# Please provide Statutory declaration or affidavit letter sample



## Shen500 (Jan 29, 2016)

I intend to apply for the 189 skilled migration visa

My skills assessing authority (vetassess) needs "A Statutory Declaration or Affidavit stating you are not in Australia at the time of applying" .. Can anyone provide me a sample letter. I have no idea what to include. 

Regards
Shen


----------



## mystique1234 (Jan 13, 2016)

Shen500 said:


> I intend to apply for the 189 skilled migration visa
> 
> My skills assessing authority (vetassess) needs "A Statutory Declaration or Affidavit stating you are not in Australia at the time of applying" .. Can anyone provide me a sample letter. I have no idea what to include.
> 
> ...


You need a statutory declaration for VA only if any of the addresses you mention in your application form are of Australia.

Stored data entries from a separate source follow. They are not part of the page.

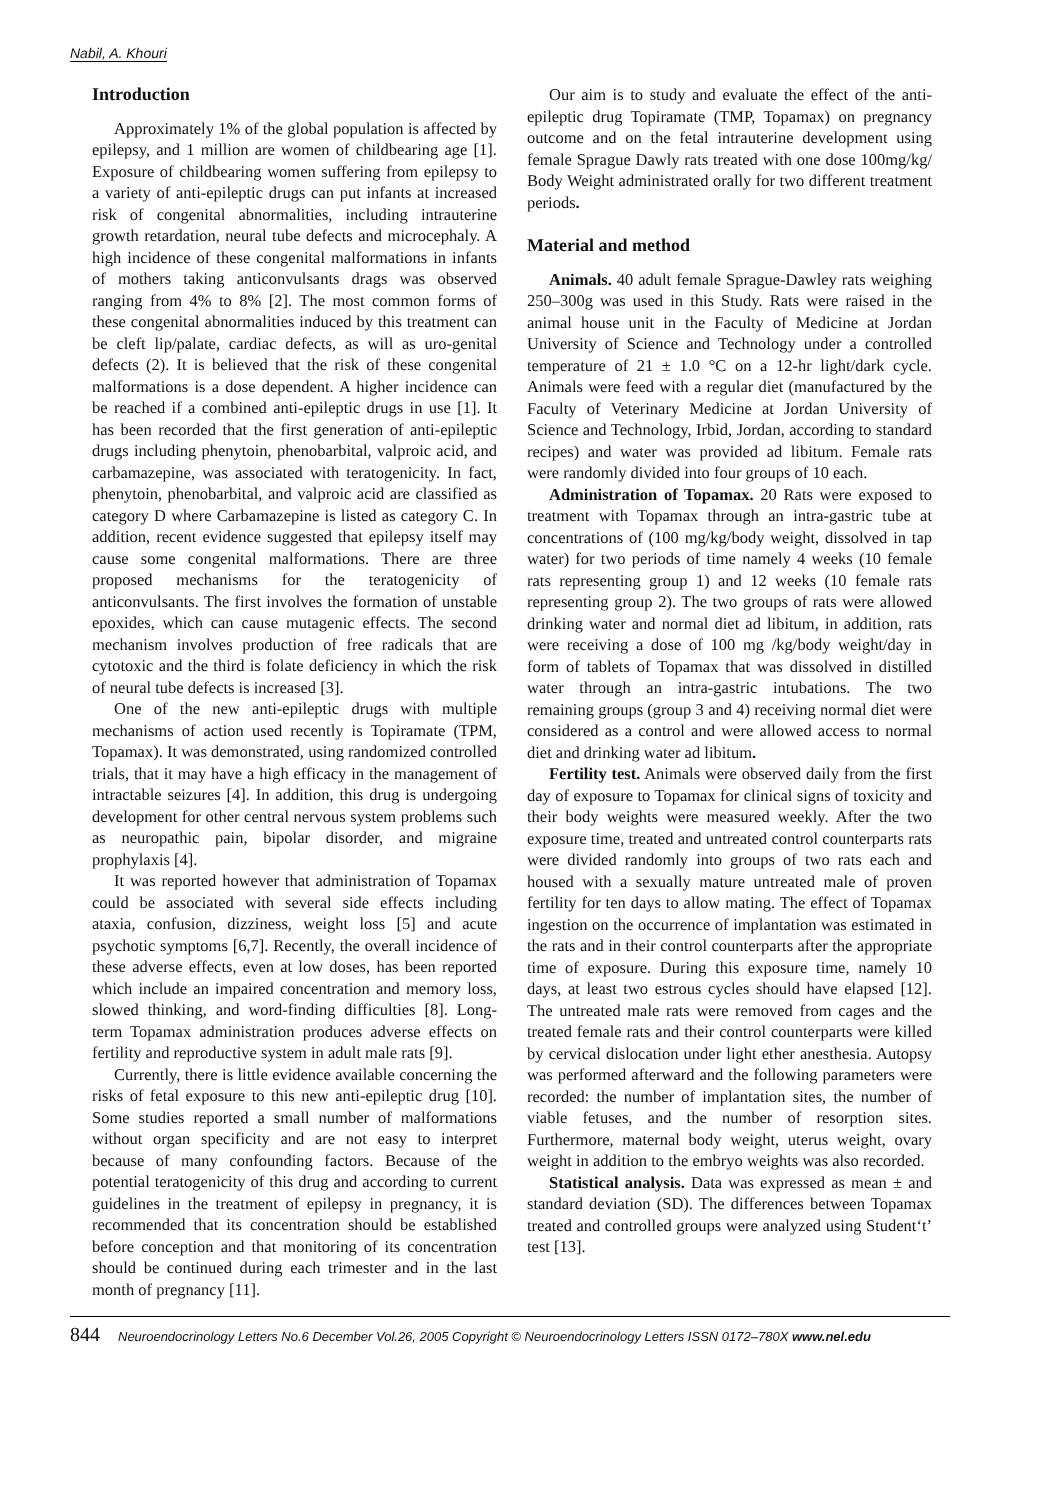Nabil, A. Khouri
Introduction
Approximately 1% of the global population is affected by epilepsy, and 1 million are women of childbearing age [1]. Exposure of childbearing women suffering from epilepsy to a variety of anti-epileptic drugs can put infants at increased risk of congenital abnormalities, including intrauterine growth retardation, neural tube defects and microcephaly. A high incidence of these congenital malformations in infants of mothers taking anticonvulsants drags was observed ranging from 4% to 8% [2]. The most common forms of these congenital abnormalities induced by this treatment can be cleft lip/palate, cardiac defects, as will as uro-genital defects (2). It is believed that the risk of these congenital malformations is a dose dependent. A higher incidence can be reached if a combined anti-epileptic drugs in use [1]. It has been recorded that the first generation of anti-epileptic drugs including phenytoin, phenobarbital, valproic acid, and carbamazepine, was associated with teratogenicity. In fact, phenytoin, phenobarbital, and valproic acid are classified as category D where Carbamazepine is listed as category C. In addition, recent evidence suggested that epilepsy itself may cause some congenital malformations. There are three proposed mechanisms for the teratogenicity of anticonvulsants. The first involves the formation of unstable epoxides, which can cause mutagenic effects. The second mechanism involves production of free radicals that are cytotoxic and the third is folate deficiency in which the risk of neural tube defects is increased [3].
One of the new anti-epileptic drugs with multiple mechanisms of action used recently is Topiramate (TPM, Topamax). It was demonstrated, using randomized controlled trials, that it may have a high efficacy in the management of intractable seizures [4]. In addition, this drug is undergoing development for other central nervous system problems such as neuropathic pain, bipolar disorder, and migraine prophylaxis [4].
It was reported however that administration of Topamax could be associated with several side effects including ataxia, confusion, dizziness, weight loss [5] and acute psychotic symptoms [6,7]. Recently, the overall incidence of these adverse effects, even at low doses, has been reported which include an impaired concentration and memory loss, slowed thinking, and word-finding difficulties [8]. Long-term Topamax administration produces adverse effects on fertility and reproductive system in adult male rats [9].
Currently, there is little evidence available concerning the risks of fetal exposure to this new anti-epileptic drug [10]. Some studies reported a small number of malformations without organ specificity and are not easy to interpret because of many confounding factors. Because of the potential teratogenicity of this drug and according to current guidelines in the treatment of epilepsy in pregnancy, it is recommended that its concentration should be established before conception and that monitoring of its concentration should be continued during each trimester and in the last month of pregnancy [11].
Our aim is to study and evaluate the effect of the anti-epileptic drug Topiramate (TMP, Topamax) on pregnancy outcome and on the fetal intrauterine development using female Sprague Dawly rats treated with one dose 100mg/kg/ Body Weight administrated orally for two different treatment periods.
Material and method
Animals. 40 adult female Sprague-Dawley rats weighing 250–300g was used in this Study. Rats were raised in the animal house unit in the Faculty of Medicine at Jordan University of Science and Technology under a controlled temperature of 21 ± 1.0 °C on a 12-hr light/dark cycle. Animals were feed with a regular diet (manufactured by the Faculty of Veterinary Medicine at Jordan University of Science and Technology, Irbid, Jordan, according to standard recipes) and water was provided ad libitum. Female rats were randomly divided into four groups of 10 each.
Administration of Topamax. 20 Rats were exposed to treatment with Topamax through an intra-gastric tube at concentrations of (100 mg/kg/body weight, dissolved in tap water) for two periods of time namely 4 weeks (10 female rats representing group 1) and 12 weeks (10 female rats representing group 2). The two groups of rats were allowed drinking water and normal diet ad libitum, in addition, rats were receiving a dose of 100 mg /kg/body weight/day in form of tablets of Topamax that was dissolved in distilled water through an intra-gastric intubations. The two remaining groups (group 3 and 4) receiving normal diet were considered as a control and were allowed access to normal diet and drinking water ad libitum.
Fertility test. Animals were observed daily from the first day of exposure to Topamax for clinical signs of toxicity and their body weights were measured weekly. After the two exposure time, treated and untreated control counterparts rats were divided randomly into groups of two rats each and housed with a sexually mature untreated male of proven fertility for ten days to allow mating. The effect of Topamax ingestion on the occurrence of implantation was estimated in the rats and in their control counterparts after the appropriate time of exposure. During this exposure time, namely 10 days, at least two estrous cycles should have elapsed [12]. The untreated male rats were removed from cages and the treated female rats and their control counterparts were killed by cervical dislocation under light ether anesthesia. Autopsy was performed afterward and the following parameters were recorded: the number of implantation sites, the number of viable fetuses, and the number of resorption sites. Furthermore, maternal body weight, uterus weight, ovary weight in addition to the embryo weights was also recorded.
Statistical analysis. Data was expressed as mean ± and standard deviation (SD). The differences between Topamax treated and controlled groups were analyzed using Student‘t’ test [13].
844 Neuroendocrinology Letters No.6 December Vol.26, 2005 Copyright © Neuroendocrinology Letters ISSN 0172–780X www.nel.edu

If not, there is no need for this. You can proceed without this, they will not charge you extra money.


----------



## Shen500 (Jan 29, 2016)

mystique1234 said:


> You need a statutory declaration for VA only if any of the addresses you mention in your application form are of Australia.
> 
> If not, there is no need for this. You can proceed without this, they will not charge you extra money.



nop, they told me in writing to provide statutory declaration although I live in Sri Lanka and no Australian addresses included. Otherwise I'll be charged more. But they don't provide any of the formats. So, I have to find a format my self.


----------



## Shen500 (Jan 29, 2016)

So, if anyone have a format or sample letter please be kind enough to send me the link etc or upload. Thanks


----------



## mystique1234 (Jan 13, 2016)

Shen500 said:


> nop, they told me in writing to provide statutory declaration although I live in Sri Lanka and no Australian addresses included. Otherwise I'll be charged more. But they don't provide any of the formats. So, I have to find a format my self.


Weird.

I have submitted my VETASSESS skills assessment in Jan2016 and I went ahead without providing a statutory declaration. Neither did the system or CO ask for one from me.They have charged me the fees excluding GST. 

If this does not pacify you, please see the FAQ at the bottom of this page which mentions clearly that the requirement is only when one of your addresses is in Australia:
General Migration Skills Assessment Fee - VETASSESS

That aside, all of what you are asking for has already been asked many times in this forum. You just have to search for it. I just did a search and found the below link:
http://www.expatforum.com/expats/au...8750-vetassess-skill-assessment-time-362.html


----------